For more than 25 years Apollo bicycles have been available to Australian consumers. In that time the Apollo brand has been very successful in its market focus of providing quality, well priced bikes for the general public. Until recently their competition range in both Road and MTB was branded under the Raceline logo, but for 2008 the Apollo brand will once again be used for all the Raceline Series range. The Apollo Ultra C is ranked number two in the Raceline Series range and comes with a carbon frame and fork for a very well priced $2,899. It shares the same frame with lower priced models Vispo ($2,499) and Giro ($1,999) while the top of the line Elite C with Shimano Dura-Ace comes with a different design of frame at $4,999. These prices are very competitive, but there is little sign of a drop in quality in either the design or specifications throughout the range. I remember my time working at a bike shop as a teenager during the pre Christmas rushes and building up bikes from various manufacturers out of the box. A lot can be determined about the quality of a bike in how easily it builds up, and how much attention is given to the packing and the set up of various pre-installed parts. The Apollo’s always came in the best un-crumpled boxes and were always a pleasure to build with very little adjustment needed.
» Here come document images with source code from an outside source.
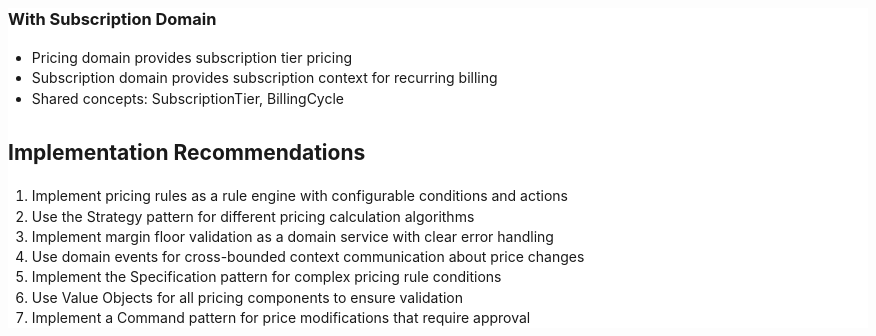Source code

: ### With Subscription Domain
- Pricing domain provides subscription tier pricing
- Subscription domain provides subscription context for recurring billing
- Shared concepts: SubscriptionTier, BillingCycle

## Implementation Recommendations

1. Implement pricing rules as a rule engine with configurable conditions and actions
2. Use the Strategy pattern for different pricing calculation algorithms
3. Implement margin floor validation as a domain service with clear error handling
4. Use domain events for cross-bounded context communication about price changes
5. Implement the Specification pattern for complex pricing rule conditions
6. Use Value Objects for all pricing components to ensure validation
7. Implement a Command pattern for price modifications that require approval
The graphic design of Apollo has always been clean and stylish and the 2008 range remains just that. The Ultra C comes in charcoal grey with silver and red pin striping and the Apollo brand extending down the seat tube. It’s a refreshing change for a carbon bike to be fully painted with the only sign of carbon weave on the seat post. It may in some ways belie its carbon nature, but a flick of the finger against the down tube will give away its secret.
I was very impressed with the clean lines of this bike, especially so around the head tube. The main triangle tube shapes are traditionally rounded, but the top tube is flattened as it moulds its way around the seat tube to form the kinked wishbone seat stay. The only deviation from the round is in the box shaped chain stays. Out on the road the ride was very smooth and the steering precise and well balanced. At 8.2 kilograms with pedals, the weight in this price range is quite respectable. Combined with good stiffness the relatively low weight made this bike a pleasure to climb with. The frame provided a solid platform to get the power down, but also felt comfortable enough on the rougher roads.
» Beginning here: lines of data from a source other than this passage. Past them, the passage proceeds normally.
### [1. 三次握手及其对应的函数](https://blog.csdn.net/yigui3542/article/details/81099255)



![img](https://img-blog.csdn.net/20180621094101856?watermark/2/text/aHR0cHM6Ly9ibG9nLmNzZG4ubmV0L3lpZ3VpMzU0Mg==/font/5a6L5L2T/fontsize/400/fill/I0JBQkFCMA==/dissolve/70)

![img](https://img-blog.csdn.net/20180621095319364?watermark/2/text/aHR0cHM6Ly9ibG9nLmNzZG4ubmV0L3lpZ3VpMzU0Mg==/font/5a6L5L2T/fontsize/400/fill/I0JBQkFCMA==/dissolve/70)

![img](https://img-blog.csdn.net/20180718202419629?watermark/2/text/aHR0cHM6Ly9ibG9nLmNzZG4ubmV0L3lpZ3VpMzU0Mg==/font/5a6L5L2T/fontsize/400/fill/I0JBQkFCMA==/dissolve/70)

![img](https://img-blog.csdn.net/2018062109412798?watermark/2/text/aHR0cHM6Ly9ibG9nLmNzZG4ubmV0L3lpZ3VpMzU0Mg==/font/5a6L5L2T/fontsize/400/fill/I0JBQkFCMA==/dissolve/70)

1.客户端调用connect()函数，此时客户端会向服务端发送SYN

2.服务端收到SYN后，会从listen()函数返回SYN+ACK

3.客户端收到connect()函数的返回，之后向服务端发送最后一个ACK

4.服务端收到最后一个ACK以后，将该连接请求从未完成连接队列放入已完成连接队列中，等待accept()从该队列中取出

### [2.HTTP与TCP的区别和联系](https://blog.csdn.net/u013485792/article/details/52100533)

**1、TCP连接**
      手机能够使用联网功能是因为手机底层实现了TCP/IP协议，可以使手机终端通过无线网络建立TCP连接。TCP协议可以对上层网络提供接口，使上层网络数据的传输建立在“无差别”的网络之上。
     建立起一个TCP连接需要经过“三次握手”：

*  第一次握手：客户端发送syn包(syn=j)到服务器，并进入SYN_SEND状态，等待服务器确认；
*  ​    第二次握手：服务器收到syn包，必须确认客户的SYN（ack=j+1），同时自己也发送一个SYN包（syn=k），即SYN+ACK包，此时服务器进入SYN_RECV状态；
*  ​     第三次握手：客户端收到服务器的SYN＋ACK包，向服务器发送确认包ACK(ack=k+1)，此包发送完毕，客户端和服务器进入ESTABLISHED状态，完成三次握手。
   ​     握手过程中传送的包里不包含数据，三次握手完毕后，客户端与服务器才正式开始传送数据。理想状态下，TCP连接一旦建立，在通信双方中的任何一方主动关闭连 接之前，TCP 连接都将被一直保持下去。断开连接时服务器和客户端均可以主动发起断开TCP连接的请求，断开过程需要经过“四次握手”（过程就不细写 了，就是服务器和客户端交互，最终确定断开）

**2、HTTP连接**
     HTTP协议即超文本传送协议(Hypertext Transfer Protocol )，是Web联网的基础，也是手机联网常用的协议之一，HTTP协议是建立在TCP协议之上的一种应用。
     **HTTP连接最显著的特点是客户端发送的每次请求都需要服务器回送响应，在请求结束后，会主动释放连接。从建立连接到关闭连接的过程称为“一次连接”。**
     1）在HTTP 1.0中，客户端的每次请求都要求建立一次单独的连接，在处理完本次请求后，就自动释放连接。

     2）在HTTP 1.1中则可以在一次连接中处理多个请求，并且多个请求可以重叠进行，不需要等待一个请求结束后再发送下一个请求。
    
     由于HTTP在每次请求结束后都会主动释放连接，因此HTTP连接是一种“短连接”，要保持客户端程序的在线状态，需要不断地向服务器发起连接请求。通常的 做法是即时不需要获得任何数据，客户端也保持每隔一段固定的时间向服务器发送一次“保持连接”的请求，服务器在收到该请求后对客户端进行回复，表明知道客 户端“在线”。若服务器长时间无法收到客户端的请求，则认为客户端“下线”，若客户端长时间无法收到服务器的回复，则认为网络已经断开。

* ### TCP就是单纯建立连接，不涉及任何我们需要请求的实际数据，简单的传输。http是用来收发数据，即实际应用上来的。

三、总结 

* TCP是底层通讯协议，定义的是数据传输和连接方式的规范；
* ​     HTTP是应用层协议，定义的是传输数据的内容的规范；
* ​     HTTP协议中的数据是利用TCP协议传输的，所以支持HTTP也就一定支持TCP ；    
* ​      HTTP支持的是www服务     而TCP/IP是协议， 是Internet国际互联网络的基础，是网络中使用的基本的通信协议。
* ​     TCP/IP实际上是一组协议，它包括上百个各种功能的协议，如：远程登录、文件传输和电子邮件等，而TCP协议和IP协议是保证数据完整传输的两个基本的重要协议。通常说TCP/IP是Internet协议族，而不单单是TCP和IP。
The frame comes in five frame sizes and the seat and heat tube angles remain the same throughout the range. This is one area where a cost saving can be made by the manufacturer as the number of specific moulds required is reduced. The downside is that there is a certain compromise in the available sizes and certain issues that arise, particularly in the smaller sizes. We tested the 53 cm frame and dimensions in this size were fine, but in the smaller 50 cm size it is somewhat of a surprise to see a 74 degree head angle. Most small frames have a shallower head angle coupled with more fork rake to help move the front wheel away from the pedals and eliminate the annoying overlap. Apollo goes some way in alleviating this by using a relatively long top tube, but this solution can make fitting smaller riders a bit hard. Most of the Ultra C’s components are Shimano Ultegra. The gears and brakes work faultlessly and without complaint. I can never tell the difference in performance between Ultegra and my own Dura- Ace equipped bike. The bars and stem are from Easton with the bars being anatomic in design. While the straight section on the drops is comfortable enough, it makes reaching the brakes in that position nearly impossible without jamming your hand into the tight curve. There are a couple of deviations from a fully equipped Ultegra specification which also helps keep the price down. There is a Shimano 105 front derailleur, cassette and chain, which don’t really limit performance too much. Unfortunately there is no Shimano Hollowtech crankset on offer. The Truative crankset performed the job admirably, but looks a bit dull. I normally prefer a set back seat post, but with a 73.5 degree seat angle (on all frame sizes) it didn’t prove to be too much of an issue to set up my position behind the bottom bracket.
I must admit that when I first looked at the Prologo saddle with its hard plastic trim, masochistic perforations and firm feel, I wasn’t looking forward to sitting on it for any extended period. It certainly looked cool, and probably wouldn’t look out of place on Darth Vader’s Tie fighter, but it just didn’t look comfortable. Surprisingly it wasn’t too bad and I soon forgot it was there.
The Easton Circuit wheelset proved to be a solid performer. They come in at a respectable weight of 1,650 grams for the pair. They combine a 28 mm deep alloy rim with a very attractive pair of hubs using double butted stainless spokes, 24 in the front and 28 in the rear. The machined breaking surface provided good consistent braking and the wheels felt stiff and solid in all conditions. The wheels are shod with Michelin Lithion tyres. It’s the first time I’ve used this model, but I have been using their more expensive relative, the Pro Race 2. The grip levels compare equally well, and although there is a slight weight penalty and stiffer casing, the road feel is still very good indeed. If they keep wearing as well as they seem to be, then these come highly recommended. Overall I was very impressed with the Ultra C and it bodes well for Apollo’s return to the high end racing market. The bike performed its function of a light weight racing machine without fault. There are some limitations in the frame design that may limit the fit for smaller riders preferring a shorter top tube, but overall the ride quality of the size tested was excellent.